## EXTRACTED TEXT

(begin)

Suppose that there's a roadside falafel place with food I adore but that comes with completely known 1% risk that I'll get mild food poisoning. I eat there a hundred times, I get food poisoning once. But I keep going back because of the taste. If new food safety regulations mean the place shuts down, Wilkinson's measure says I'm better off because I'm saved those willingness-to-pay derived figures on the costs of mild food poisoning. But I've already specified that I knew about the risk and judged it worthwhile; I'm then necessarily worse off if I can't get a falafel. You can't easily use a willingness-to-pay measure to overturn a consumer's decision when consumer decisions underlie willingness-to-pay measures. You can perhaps make an asymmetric information argument; that tends to argue for random inspections and public posting of findings on facility cleanliness rather than for big compliance regimes.

(end)

## RAW RECORDS
(begin)

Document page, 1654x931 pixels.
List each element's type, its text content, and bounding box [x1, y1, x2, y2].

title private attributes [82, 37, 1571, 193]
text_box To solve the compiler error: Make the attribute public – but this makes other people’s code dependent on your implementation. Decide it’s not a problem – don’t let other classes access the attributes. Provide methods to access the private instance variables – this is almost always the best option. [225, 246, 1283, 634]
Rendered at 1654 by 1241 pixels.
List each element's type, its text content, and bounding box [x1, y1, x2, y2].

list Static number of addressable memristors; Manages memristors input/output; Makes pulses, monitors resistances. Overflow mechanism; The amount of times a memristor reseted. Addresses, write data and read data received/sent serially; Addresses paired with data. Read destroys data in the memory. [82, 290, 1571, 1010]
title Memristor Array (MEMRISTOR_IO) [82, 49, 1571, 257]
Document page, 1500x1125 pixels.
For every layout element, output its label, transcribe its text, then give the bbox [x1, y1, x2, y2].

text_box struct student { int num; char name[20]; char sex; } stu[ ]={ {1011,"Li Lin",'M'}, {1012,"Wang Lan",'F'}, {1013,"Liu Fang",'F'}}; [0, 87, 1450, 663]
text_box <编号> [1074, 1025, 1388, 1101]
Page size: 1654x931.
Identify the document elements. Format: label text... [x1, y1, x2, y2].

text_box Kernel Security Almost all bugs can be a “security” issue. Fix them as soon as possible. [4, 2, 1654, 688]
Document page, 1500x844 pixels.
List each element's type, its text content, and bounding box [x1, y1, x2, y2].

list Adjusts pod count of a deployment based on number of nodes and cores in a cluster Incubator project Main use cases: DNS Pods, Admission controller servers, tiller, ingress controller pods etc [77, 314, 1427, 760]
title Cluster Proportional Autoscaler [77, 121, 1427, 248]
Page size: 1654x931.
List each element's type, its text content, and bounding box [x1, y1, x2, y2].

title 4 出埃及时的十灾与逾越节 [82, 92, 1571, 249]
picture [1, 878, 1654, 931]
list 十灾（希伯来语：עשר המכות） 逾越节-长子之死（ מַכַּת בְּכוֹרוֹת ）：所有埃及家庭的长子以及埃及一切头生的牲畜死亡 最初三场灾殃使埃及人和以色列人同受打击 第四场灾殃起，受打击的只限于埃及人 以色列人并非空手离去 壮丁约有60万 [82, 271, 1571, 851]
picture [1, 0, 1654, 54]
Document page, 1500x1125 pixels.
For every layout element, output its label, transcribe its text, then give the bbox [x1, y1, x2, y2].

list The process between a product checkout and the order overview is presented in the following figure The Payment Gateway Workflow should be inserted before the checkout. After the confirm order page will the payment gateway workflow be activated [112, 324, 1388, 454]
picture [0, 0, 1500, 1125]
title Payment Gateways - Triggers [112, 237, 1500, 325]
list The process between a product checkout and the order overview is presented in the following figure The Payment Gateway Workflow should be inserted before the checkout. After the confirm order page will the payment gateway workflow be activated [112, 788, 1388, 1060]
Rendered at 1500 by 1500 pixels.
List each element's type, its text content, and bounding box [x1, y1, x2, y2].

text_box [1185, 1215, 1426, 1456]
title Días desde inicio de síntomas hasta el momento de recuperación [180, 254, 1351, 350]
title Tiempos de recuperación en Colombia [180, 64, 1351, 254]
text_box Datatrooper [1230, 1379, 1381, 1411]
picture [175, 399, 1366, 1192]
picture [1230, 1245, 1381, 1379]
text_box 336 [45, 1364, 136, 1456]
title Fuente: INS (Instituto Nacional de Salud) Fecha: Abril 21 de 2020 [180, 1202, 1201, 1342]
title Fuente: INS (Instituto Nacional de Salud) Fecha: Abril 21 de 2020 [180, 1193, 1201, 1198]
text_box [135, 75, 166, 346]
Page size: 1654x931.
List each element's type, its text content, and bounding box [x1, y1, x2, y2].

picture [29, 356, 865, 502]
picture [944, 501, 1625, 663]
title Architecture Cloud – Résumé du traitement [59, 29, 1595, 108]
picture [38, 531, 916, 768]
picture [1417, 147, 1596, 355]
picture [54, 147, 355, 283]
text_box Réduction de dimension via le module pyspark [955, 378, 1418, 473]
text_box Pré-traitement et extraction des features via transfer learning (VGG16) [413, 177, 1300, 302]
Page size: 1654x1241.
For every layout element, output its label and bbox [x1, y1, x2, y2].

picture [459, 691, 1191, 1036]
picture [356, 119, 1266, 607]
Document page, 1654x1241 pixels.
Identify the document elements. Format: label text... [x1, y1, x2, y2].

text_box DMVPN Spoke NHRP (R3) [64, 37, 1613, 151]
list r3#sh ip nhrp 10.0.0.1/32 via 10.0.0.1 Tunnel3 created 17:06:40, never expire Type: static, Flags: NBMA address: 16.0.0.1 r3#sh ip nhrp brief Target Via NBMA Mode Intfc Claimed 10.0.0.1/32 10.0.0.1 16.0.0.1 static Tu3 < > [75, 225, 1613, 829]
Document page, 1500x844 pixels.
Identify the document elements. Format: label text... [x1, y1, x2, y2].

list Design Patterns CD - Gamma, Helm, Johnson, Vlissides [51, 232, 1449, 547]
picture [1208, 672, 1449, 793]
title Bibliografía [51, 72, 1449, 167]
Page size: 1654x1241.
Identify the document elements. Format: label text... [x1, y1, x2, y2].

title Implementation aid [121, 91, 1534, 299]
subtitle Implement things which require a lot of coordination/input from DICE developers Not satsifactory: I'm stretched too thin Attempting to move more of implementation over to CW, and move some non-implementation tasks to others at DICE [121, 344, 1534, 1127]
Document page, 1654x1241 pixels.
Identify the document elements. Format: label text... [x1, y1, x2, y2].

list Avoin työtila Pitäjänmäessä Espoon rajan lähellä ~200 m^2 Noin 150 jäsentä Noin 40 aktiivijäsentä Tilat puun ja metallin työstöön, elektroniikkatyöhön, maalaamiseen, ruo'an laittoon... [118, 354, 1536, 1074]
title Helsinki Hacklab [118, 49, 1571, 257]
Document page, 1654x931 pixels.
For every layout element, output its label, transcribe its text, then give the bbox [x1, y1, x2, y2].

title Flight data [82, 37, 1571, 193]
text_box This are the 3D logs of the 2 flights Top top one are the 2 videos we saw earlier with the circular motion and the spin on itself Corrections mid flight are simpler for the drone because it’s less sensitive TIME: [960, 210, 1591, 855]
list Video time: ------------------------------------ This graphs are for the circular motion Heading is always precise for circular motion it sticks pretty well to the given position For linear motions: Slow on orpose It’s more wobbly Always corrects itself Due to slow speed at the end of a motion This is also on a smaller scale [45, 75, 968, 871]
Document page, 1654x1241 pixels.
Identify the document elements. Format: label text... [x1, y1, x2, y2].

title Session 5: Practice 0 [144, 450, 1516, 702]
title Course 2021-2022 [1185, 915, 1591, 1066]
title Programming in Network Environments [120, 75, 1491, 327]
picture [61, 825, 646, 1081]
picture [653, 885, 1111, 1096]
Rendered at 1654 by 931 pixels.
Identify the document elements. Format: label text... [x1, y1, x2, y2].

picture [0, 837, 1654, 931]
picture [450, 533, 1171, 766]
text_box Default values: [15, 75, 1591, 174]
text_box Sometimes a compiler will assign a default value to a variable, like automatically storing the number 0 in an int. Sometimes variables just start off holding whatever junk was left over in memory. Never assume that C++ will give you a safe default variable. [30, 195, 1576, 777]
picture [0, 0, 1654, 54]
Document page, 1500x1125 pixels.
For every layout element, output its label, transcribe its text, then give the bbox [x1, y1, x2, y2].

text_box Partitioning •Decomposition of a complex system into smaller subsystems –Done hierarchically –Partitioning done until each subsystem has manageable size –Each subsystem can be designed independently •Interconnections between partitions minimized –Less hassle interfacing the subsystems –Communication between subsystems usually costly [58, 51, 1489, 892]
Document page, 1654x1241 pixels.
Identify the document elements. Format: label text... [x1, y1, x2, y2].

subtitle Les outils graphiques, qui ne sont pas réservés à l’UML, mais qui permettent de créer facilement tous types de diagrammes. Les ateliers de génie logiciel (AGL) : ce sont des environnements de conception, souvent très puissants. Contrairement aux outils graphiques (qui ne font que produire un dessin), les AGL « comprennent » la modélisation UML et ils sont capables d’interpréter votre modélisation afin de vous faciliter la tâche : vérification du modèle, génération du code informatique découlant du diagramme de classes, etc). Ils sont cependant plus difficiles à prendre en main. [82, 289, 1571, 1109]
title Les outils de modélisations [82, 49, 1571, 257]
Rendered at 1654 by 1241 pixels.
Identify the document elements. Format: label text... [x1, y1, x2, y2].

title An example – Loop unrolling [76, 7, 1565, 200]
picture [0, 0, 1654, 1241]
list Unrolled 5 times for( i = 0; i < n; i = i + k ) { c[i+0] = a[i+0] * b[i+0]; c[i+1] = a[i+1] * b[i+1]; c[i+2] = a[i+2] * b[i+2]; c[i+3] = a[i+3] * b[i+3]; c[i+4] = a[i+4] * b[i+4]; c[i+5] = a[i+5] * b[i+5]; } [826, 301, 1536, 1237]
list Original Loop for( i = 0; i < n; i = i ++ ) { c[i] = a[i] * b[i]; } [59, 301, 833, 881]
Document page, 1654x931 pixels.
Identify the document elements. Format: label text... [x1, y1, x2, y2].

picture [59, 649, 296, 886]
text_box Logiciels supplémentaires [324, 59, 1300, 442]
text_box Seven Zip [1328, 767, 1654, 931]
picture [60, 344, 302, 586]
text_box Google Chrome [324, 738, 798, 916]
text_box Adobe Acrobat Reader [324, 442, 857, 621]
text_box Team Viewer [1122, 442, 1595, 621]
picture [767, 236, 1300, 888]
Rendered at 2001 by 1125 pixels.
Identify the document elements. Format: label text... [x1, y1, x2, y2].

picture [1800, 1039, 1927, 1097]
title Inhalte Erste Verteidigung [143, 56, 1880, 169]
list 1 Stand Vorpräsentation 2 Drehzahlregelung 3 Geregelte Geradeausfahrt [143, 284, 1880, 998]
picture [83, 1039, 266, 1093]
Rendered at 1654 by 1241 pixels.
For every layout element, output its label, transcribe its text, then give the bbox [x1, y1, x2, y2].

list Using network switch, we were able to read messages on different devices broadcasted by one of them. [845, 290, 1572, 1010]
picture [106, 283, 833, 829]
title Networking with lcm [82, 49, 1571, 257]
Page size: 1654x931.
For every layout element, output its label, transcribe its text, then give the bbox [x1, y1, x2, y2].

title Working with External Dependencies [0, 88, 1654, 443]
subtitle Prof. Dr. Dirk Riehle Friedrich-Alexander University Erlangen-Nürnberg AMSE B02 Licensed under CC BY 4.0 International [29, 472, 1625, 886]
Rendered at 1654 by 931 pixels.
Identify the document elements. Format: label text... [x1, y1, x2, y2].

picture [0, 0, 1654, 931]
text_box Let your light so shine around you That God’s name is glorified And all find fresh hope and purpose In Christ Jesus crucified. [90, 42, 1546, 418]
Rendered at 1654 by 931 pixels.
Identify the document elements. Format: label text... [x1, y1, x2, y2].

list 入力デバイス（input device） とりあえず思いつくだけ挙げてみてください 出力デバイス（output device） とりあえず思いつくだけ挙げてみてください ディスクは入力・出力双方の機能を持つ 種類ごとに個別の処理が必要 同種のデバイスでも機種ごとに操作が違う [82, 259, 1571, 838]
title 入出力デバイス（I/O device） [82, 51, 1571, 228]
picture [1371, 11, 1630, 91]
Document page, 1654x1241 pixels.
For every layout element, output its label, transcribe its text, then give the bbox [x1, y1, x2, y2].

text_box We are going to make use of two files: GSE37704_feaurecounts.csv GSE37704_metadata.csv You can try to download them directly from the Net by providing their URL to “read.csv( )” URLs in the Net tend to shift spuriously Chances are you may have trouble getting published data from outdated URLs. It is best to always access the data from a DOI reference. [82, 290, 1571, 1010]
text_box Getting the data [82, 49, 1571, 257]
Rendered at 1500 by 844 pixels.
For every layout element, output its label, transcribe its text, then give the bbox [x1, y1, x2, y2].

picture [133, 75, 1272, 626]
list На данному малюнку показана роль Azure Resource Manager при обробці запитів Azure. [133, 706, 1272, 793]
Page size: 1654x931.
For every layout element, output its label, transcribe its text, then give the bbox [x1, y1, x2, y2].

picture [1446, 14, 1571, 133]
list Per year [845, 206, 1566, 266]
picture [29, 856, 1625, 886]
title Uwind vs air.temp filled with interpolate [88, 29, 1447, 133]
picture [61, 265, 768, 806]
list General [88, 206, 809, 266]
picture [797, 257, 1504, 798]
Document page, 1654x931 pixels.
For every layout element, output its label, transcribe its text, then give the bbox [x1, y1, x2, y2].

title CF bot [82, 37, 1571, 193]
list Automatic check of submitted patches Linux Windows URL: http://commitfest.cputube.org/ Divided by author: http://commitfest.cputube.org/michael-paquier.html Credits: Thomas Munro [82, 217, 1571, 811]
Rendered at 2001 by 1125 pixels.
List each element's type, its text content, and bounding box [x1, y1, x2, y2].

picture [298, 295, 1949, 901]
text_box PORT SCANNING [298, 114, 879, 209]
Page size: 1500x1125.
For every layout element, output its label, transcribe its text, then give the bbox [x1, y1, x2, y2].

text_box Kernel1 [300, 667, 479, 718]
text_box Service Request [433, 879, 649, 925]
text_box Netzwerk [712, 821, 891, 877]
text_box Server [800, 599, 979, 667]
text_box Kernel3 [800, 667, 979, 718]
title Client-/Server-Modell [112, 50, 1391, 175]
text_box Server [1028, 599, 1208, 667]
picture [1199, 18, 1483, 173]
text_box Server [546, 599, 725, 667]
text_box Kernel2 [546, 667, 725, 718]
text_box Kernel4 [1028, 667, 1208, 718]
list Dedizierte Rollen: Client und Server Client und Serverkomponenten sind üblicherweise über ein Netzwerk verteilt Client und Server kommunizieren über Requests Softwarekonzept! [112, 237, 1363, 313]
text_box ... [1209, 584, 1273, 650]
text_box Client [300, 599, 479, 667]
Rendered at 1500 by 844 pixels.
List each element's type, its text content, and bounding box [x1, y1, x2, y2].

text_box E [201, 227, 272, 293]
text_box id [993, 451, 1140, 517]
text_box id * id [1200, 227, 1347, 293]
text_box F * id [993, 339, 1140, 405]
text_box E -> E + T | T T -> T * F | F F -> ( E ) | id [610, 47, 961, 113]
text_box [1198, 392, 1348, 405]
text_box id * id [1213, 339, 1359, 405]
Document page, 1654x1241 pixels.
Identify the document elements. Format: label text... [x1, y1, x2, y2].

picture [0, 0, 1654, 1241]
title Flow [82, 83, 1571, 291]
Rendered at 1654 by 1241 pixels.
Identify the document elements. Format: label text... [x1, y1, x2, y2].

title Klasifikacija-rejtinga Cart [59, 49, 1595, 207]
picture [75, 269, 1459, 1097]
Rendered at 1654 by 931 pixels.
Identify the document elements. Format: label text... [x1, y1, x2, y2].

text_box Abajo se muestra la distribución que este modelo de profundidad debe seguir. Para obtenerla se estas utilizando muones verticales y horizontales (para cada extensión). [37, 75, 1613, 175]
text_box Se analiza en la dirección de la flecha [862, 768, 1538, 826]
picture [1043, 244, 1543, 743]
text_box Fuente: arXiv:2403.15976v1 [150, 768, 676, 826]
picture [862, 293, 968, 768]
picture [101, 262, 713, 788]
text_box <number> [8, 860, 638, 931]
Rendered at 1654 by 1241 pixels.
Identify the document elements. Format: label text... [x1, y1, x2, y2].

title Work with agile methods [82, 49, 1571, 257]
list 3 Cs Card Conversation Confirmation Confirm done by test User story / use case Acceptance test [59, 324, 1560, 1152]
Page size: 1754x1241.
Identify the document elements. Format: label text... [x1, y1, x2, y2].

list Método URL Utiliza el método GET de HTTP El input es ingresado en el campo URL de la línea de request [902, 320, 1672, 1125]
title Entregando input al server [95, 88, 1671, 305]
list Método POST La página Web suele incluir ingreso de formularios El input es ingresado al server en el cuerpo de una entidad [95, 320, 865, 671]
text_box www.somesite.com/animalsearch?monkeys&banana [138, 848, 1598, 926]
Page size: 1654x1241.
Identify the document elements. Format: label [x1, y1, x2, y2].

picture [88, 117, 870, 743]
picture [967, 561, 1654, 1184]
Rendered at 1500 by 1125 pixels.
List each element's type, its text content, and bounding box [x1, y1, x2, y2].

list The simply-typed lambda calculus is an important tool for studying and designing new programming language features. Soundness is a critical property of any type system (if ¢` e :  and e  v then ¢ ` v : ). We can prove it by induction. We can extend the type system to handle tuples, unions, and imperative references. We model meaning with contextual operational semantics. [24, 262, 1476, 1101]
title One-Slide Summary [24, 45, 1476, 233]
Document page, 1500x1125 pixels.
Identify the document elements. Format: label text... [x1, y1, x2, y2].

(end)

## WRITTEN TASKS
(1) According to the food-safety passage, what does an asymmetric information argument tend to favor?
(2) Carry on writing the food-safety passage, starting after its final sentence.
The records come from a separate source unrelated to the food-safety passage.

## THE ANSWERS
(1) Random inspections and public posting of findings on facility cleanliness, rather than big compliance regimes.

(2)
So is the new regime worth the cost? That depends on the compliance costs that will be faced by small and mid-sized traders. Wilkinson assures us that small traders won't face onerous burdens, but I'd really prefer seeing proper analysis of the Bill from someone like Otago's Andrew Geddis. And we have to keep in mind that a substantial proportion of the costs Wilkinson cites might actually be voluntary choices consumers are making that, on lucky draws, yield tasty goodness any diminution of which consequent to regulation ought be counted against the Bill's possible health benefits. Banning me and others like me from having my hamburgers medium-rare might save the health system a bit, but it'll certainly cost me some utils. Equally bad is what a big fixed-cost regime would do to food startups. I really hope that the legislation isn't as costly on those two fronts as some folks fear; I'd love to see independent legal analysis.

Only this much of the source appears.